■ **ABOUT THIS TASK**
Leave out all images and set down the records exactly as given.

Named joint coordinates
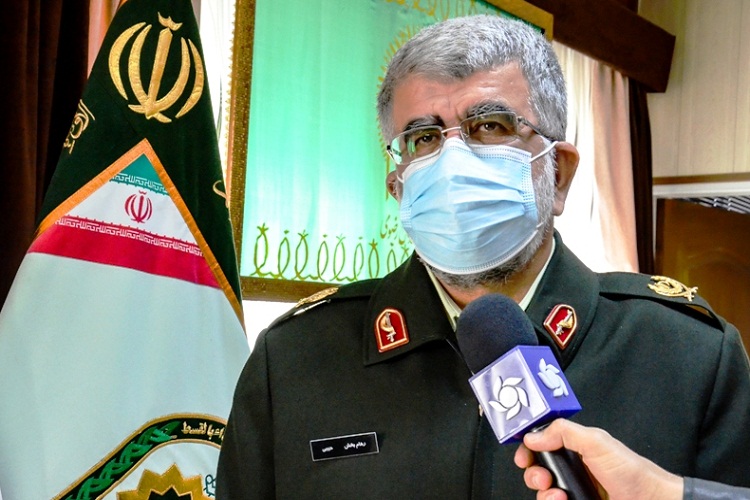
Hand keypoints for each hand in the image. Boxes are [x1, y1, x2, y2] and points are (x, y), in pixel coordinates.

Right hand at [513, 419, 682, 499]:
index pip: (541, 443)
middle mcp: (572, 469)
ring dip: (543, 493)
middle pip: (537, 470)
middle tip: (543, 477)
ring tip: (557, 494)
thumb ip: (563, 432)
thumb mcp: (596, 442)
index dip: (529, 449)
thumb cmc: (633, 472)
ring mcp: (574, 490)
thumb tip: (534, 436)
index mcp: (574, 447)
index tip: (524, 456)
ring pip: (542, 492)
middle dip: (533, 474)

■ **RESPONSE TO THE EXERCISE**
Hand keypoints for each hand in the image. Boxes are [x1, y1, x2, y2] and points are (x, y), in pixel coordinates.

Right hand at [513, 419, 682, 499]:
index pip: (541, 443)
middle mcp: (572, 469)
ring dip: (543, 493)
middle pip: (537, 470)
middle tip: (543, 477)
ring tip: (557, 494)
thumb ip: (563, 432)
thumb mcp: (596, 442)
index dip: (529, 449)
thumb cmc: (633, 472)
ring mcp: (574, 490)
thumb tip: (534, 436)
index mcp: (574, 447)
index tip: (524, 456)
ring pip: (542, 492)
middle dip: (533, 474)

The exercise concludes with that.